長く辛い週末であった。
出掛けたり美味しいものを食べに行ったりそれなりに楽しく過ごしたはずなのだが、そういうことが思い出されてこないのである。まるで印象に残っていない。
断じて私はアル中ではない。
依存症となると定義や線引きが分からないので断ずるまではできないが、病的な依存ではないと言いたい。現に平日の酒は、飲まなくても何ら支障はない。飲めたら嬉しいが。支障が出る。
ところが「週末に飲めない」というだけでこんなに精神的に追い詰められるとは、予想だにしなかった。
それだけ「週末」と「酒」の結びつきは大きかったのである。
あるはずのものがない。
これが、「だからしたくない」に繋がってしまう。
ただ喋ったり食べたりテレビを見たり音楽を聴いたり、普段普通にやっていることですら輝きを失くし、何もできなくなってしまうのである。
金曜日の夜、残業で遅くなったダンナを車で迎えに行き、その足で晩御飯を食べに行った。
いつもの金曜なら、どんなに遅くとも飲みに行っている時間である。
しかし私にはもう飲む予定はないし、だから一緒に飲みに出ることもないし、だったら車を出すからどこかで「食事」をしようということになったのだ。
酒を飲みたいダンナと酒を飲めない私の両方が楽しめそうな店、というので選ばれたのは、お好み焼き屋さんであった。
そこでダンナは瓶ビール飲み、私はノンアルコールビールを飲んだ。
静かであった。
全く会話が弾まない。
始めのうちこそ「明日は何しようか」だとか、「これ美味しいね」などと真っ当な会話らしきものが交わされていたが、「会話が弾まない」ということを認めてしまうともう会話の努力も空しくなってしまう。
だって飲んでないから。
そう思うだけで、何の努力も空しくなってしまうのである。
「なんかつまんないね、ハハハ。」と言って、食べるものだけ食べて帰ってきた。
コタツに入ったら猛烈に眠くなったので、サッサと寝てしまった。
これが金曜日。
飲まずに早く寝たので、気持ち良く起きる事ができた。
ならば有意義に過ごそうと、まずは駅前のレストランで食事をし、お墓参りに行って散歩がてら歩き、新宿でブラブラと過ごした。

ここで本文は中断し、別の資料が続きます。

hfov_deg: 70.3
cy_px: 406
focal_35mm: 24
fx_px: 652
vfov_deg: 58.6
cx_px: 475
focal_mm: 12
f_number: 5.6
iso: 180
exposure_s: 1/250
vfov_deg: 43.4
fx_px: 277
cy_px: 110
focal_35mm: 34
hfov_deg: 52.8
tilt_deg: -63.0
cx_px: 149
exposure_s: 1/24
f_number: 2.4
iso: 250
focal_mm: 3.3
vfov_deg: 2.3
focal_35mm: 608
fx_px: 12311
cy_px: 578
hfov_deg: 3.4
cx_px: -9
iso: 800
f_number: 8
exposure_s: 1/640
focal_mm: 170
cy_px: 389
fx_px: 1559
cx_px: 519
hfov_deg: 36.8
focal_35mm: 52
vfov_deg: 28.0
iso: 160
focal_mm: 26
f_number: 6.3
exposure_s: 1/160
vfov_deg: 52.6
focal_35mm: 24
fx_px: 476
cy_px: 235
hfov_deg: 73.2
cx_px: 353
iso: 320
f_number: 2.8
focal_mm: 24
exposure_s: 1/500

今度はこの辺から空気がおかしくなってくる。そう、本来なら「そろそろ飲もうか。」となるところだからである。
しかしそれができないのである。他にやることを思いつかない。
瞬く間に全てが輝きを失ってくる。
何をやってもつまらない。
何もやりたくない。
だって飲めないから。
飲めないのにこんなところにいても仕方がないのである。
地元に帰り、ご飯でホルモン焼きを食べて家に戻る。
まだ寝る時間には程遠かったが、やることがないのでとっとと布団に入ってしまった。
これが土曜日。
あり得ない時間に飲まずに寝たので、午前7時というあり得ない時間に目が覚めたのだ。
また忌々しくなる前に有意義に過ごそう!とエンジンをかける。
喫茶店に行ってモーニングを食べ、家に戻ったらDVDを観た。
車でIKEAに行くことを思いつき、そのついでにそっちの方面でランチを食べる。
IKEAを出る頃にはクッタクタだ。もうまっすぐ家に帰ろう。
スーパーで半額になっていた寿司を買う。酒はなしだ。酒のない寿司である。寿司だが、酒なしである。

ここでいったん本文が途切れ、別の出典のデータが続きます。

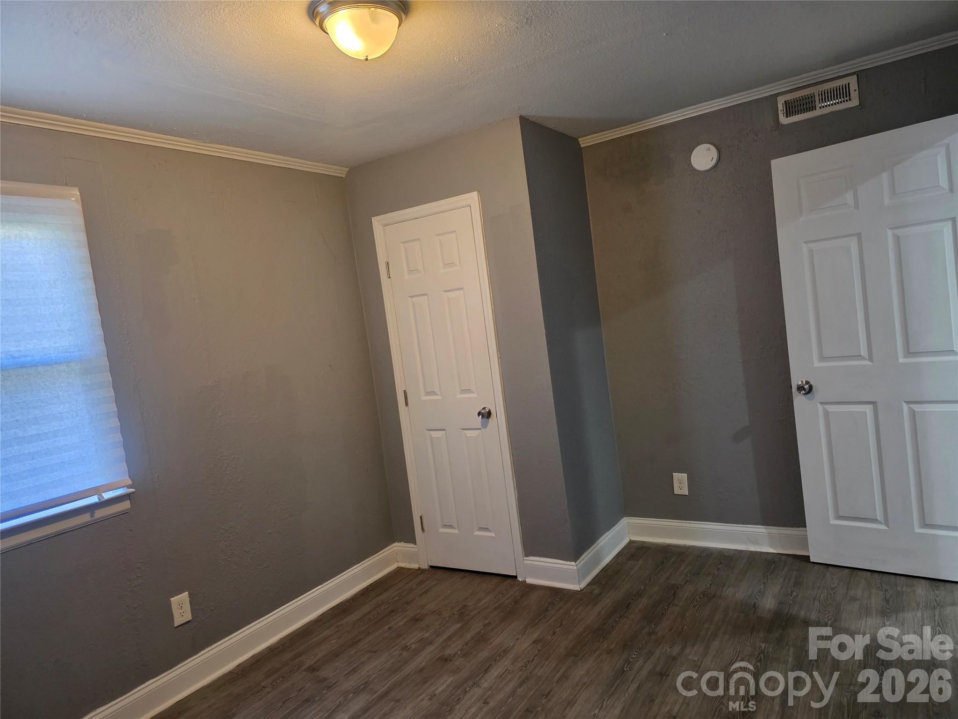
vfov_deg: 58.9
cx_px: 479
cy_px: 360
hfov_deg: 73.9
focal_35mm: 23
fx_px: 637
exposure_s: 1/120
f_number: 1.7
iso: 640
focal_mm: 6.3
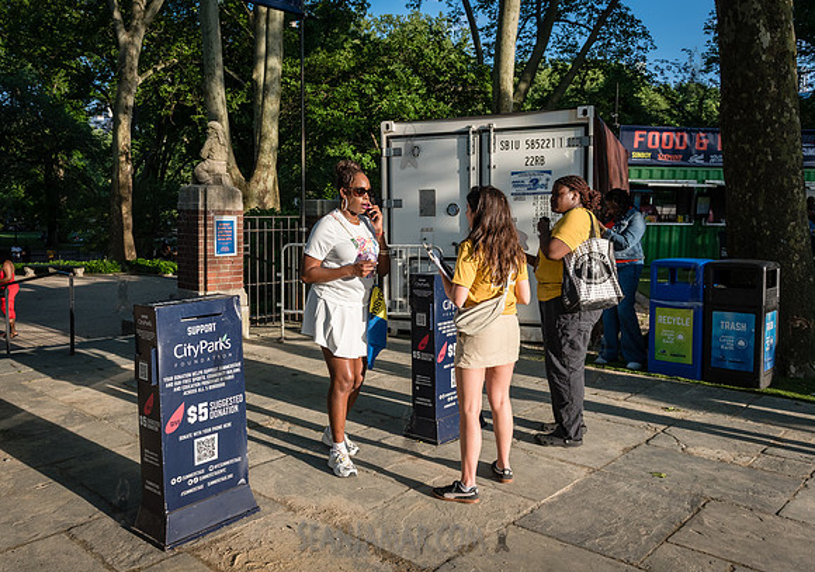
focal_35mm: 31
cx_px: 358
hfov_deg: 60.0
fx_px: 703
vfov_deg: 44.2
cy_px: 267
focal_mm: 27
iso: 1000
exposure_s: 1/2500
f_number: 4.5
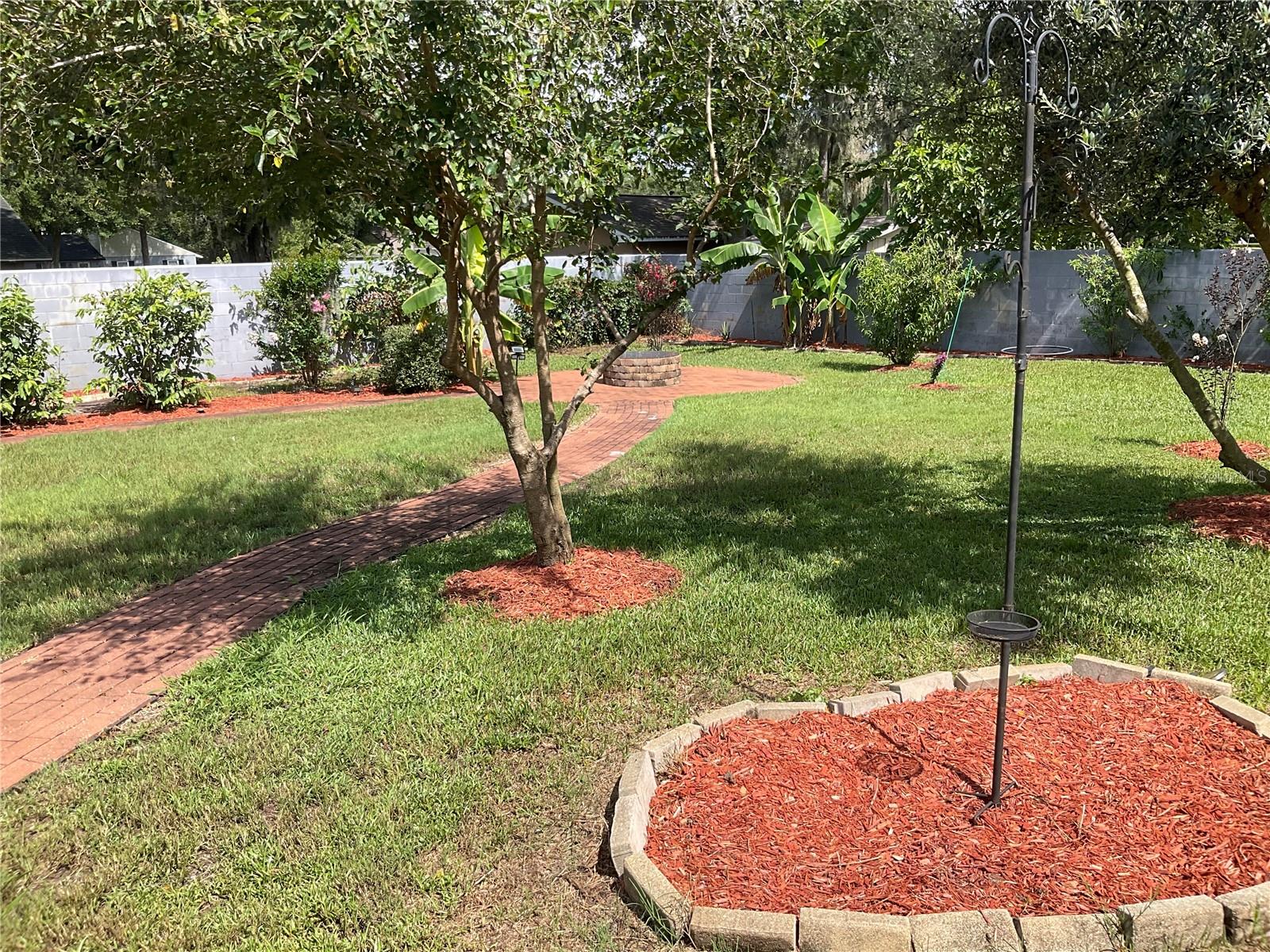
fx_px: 1064
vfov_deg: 48.2
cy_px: 476
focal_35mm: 29
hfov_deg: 61.7
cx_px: 635
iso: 16
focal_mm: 3
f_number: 1.8
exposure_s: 1/1035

テレビを見ながらそれを食べると、もうやることがなくなってしまった。
だってお酒がないから。
酒さえあれば、何をやっても楽しいのである。
特別なものなど、何もいらない。
酒さえあれば、会話も、テレビも、音楽も、食事も、ありふれたごく普通のことですら輝くのである。
「つまらん。」
私は遠慮なく繰り返した。本当につまらん。
とっとと寝てしまおうと思ったが、それですらつまらん。
仕方なく私は、ゲームを始めた。「仕方なくゲーム」である。
普段私は飲みながらゲームはしないが、それですら「つまらん」に転落してしまったのである。
しかしさすがに定価9240円(を950円で買った)の娯楽である。ゲームときたら私を楽しませようと必死だ。
そして私はまんまとそれにかかった。私は飲兵衛だが、ゲーマーとしての部分の方が大きかったのだろうか。それとも酒よりもゲームの方が、人を魅了する魔力が強いのか。
いずれにしろ、止め時が分からなくなるほど夢中になってしまったので、寝る時間が来て終わりにしたのだ。
終わった。これで寝れる。明日になるのだ。
先ほど夢中になっていたゲームも、思い返してみればもうつまらない思い出になっている。
つまらん週末であった。
こんな週末が少なくともあと1回、控えている。
人生で一番長い2週間になりそうだ。